Ce qui pose problème, ce n’est pas la concurrence en tant que telle, mais plutôt l’hétérogénéité des Etats européens sur le plan social et sur le plan fiscal. Depuis 2004, pas moins de treize nouveaux Etats sont entrés dans l’Union européenne : la plupart de ces Etats sont des pays d’Europe centrale et orientale où le droit du travail est extrêmement laxiste, et où les salaires et les niveaux d’imposition sont beaucoup plus bas qu’en Europe de l’Ouest. L’entrée de ces pays dans le marché européen a donc déstabilisé les économies les moins compétitives de l’Union. L’erreur des gouvernements d’Europe de l’Ouest a été de penser qu’il fallait d’abord élargir l’Union pour ensuite harmoniser les normes sociales et fiscales. En réalité, il aurait d’abord fallu engager un processus de convergence fiscale et sociale dans les années 90 avant d’envisager de nouveaux élargissements. Mais les tergiversations des gouvernements et les égoïsmes nationaux ont empêché toute harmonisation fiscale et sociale, et nous avons finalement approuvé des élargissements auxquels nous n’étions pas vraiment préparés. Il est évident que, même avec le Traité de Lisbonne, on pourra difficilement harmoniser à 28 ce que l’on n’a pas su harmoniser à 15. L’Europe sociale et fiscale attendra…

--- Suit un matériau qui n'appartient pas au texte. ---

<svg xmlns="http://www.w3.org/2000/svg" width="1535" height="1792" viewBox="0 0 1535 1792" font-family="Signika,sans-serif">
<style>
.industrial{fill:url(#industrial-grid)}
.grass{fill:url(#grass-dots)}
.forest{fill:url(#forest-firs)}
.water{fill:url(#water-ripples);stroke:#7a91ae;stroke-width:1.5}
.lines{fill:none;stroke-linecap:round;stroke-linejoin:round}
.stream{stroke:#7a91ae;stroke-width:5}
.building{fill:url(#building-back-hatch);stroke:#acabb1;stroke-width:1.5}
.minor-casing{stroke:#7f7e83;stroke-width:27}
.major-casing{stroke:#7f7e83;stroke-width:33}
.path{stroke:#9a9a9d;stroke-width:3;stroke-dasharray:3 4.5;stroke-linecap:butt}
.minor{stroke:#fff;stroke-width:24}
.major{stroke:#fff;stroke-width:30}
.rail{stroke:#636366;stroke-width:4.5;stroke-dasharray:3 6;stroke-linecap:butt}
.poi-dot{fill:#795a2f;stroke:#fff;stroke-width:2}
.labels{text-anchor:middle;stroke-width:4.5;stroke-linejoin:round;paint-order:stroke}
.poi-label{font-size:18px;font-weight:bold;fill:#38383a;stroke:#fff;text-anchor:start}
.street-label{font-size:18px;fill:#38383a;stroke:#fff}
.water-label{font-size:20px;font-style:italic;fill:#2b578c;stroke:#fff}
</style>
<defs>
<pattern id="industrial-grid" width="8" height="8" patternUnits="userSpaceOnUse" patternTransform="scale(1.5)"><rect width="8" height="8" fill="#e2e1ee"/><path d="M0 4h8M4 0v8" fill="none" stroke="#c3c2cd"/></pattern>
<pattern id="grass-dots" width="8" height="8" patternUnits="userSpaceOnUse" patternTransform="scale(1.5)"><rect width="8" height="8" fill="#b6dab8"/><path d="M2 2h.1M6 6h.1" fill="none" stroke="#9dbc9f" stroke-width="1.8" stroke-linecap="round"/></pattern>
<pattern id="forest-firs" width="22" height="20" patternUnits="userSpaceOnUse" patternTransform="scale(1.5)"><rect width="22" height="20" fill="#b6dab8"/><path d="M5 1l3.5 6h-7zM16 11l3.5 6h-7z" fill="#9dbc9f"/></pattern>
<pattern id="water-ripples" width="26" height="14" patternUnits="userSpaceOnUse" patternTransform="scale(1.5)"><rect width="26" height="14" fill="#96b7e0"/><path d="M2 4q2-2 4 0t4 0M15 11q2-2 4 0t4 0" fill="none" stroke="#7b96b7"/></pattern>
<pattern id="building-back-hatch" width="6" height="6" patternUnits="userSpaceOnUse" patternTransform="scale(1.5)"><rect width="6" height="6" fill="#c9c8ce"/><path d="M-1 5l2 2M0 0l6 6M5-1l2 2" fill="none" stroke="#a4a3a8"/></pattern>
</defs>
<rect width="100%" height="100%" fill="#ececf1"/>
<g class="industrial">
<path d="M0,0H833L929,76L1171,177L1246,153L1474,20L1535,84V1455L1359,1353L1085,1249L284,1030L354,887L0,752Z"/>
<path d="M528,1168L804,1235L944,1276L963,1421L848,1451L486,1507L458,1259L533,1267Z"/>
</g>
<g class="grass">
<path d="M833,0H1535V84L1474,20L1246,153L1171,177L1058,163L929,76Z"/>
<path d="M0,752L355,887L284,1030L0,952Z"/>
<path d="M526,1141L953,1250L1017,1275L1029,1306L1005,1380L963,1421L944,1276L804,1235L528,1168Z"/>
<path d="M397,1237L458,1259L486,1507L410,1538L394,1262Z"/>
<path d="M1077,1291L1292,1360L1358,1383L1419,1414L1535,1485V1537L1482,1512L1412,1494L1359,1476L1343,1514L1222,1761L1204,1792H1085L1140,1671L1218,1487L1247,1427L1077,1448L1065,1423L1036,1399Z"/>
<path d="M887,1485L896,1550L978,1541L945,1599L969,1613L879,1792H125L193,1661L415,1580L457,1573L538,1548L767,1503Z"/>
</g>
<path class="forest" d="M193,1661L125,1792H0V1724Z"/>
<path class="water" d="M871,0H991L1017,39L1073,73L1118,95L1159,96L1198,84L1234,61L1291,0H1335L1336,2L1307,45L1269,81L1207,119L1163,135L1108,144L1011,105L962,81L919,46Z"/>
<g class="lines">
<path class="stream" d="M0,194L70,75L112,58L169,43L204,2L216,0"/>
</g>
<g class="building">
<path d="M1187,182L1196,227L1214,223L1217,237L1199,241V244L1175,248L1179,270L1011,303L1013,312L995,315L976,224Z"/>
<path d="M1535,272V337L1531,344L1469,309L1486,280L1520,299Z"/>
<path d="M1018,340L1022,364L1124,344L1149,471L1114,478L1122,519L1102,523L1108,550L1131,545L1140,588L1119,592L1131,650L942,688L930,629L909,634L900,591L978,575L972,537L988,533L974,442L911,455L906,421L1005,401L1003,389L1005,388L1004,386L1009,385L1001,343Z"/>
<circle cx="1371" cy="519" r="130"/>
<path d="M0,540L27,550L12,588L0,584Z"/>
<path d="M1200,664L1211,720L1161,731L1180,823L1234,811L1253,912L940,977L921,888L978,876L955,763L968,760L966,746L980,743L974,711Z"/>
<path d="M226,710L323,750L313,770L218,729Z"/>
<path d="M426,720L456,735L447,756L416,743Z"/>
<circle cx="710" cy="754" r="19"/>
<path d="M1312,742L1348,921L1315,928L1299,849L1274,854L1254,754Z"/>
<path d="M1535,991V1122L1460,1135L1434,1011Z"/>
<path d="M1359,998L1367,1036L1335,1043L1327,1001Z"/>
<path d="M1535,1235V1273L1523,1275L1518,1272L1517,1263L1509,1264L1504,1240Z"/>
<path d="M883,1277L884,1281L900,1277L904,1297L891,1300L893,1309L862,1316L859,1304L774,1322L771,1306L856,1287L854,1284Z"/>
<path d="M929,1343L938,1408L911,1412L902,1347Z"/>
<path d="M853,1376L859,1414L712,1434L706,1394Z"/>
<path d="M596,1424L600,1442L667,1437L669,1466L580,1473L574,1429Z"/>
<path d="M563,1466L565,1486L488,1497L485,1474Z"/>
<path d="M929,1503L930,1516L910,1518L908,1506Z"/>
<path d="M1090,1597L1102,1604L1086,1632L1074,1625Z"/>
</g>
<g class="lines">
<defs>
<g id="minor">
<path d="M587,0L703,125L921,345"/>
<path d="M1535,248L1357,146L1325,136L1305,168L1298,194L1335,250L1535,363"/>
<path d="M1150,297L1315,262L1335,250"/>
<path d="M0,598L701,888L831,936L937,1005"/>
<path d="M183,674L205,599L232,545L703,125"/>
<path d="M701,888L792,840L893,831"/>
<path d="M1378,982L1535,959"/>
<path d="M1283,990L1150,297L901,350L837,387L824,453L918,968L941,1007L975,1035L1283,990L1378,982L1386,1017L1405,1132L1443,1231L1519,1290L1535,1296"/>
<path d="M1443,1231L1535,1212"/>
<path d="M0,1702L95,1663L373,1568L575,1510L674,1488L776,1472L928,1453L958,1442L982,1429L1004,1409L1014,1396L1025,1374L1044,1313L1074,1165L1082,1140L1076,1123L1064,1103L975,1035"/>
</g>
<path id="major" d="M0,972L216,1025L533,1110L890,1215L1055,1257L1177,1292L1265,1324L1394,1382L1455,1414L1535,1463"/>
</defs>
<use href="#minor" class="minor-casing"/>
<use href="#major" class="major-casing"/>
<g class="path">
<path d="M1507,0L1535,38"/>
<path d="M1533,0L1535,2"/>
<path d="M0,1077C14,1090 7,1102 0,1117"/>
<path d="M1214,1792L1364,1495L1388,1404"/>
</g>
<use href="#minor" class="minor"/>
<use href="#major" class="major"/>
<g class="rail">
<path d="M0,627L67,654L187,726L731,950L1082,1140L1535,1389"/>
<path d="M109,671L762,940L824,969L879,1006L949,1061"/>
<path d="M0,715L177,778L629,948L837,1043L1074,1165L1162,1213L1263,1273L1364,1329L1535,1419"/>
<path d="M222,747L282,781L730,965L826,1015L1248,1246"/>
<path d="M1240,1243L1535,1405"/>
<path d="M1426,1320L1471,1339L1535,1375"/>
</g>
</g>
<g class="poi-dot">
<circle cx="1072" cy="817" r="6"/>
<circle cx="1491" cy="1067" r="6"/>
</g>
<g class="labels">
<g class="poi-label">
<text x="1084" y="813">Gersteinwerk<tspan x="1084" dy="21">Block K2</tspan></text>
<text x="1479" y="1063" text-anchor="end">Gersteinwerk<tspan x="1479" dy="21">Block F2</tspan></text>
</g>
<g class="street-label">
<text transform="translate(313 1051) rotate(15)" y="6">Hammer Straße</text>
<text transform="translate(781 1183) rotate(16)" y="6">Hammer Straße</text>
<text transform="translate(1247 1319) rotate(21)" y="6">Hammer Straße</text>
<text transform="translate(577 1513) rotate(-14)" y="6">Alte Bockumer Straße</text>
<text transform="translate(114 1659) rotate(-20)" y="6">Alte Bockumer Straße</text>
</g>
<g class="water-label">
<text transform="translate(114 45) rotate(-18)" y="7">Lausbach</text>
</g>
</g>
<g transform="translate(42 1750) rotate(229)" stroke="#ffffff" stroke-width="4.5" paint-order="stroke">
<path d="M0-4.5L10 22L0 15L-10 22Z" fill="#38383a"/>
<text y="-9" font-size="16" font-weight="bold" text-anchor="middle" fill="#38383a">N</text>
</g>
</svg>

Contrairement à la France, dont l’unité politique s’est réalisée avant l’unité économique, l’Europe s’est d’abord construite économiquement, par le biais du libre-échange. Le marché unique européen est indispensable, mais il ne saurait se suffire à lui-même. Il doit être prolongé par l’union bancaire et fiscale, l’élaboration d’un droit du travail européen, la mise en place d’une véritable gouvernance économique européenne, et la création d’un Trésor public européen disposant de ses propres ressources et capable de financer des politiques de soutien à la croissance. Bref, l’intégration économique rend de plus en plus nécessaire une fédéralisation de l’Europe. Le projet européen est aujourd’hui à la croisée des chemins. Trois scénarios sont possibles : le statu quo (qui est impensable compte tenu des dysfonctionnements dramatiques de l’Union européenne), la déconstruction de l’Union par le rétablissement des frontières intérieures (ce qui serait une considérable régression pour toutes les économies européennes), ou la fédéralisation.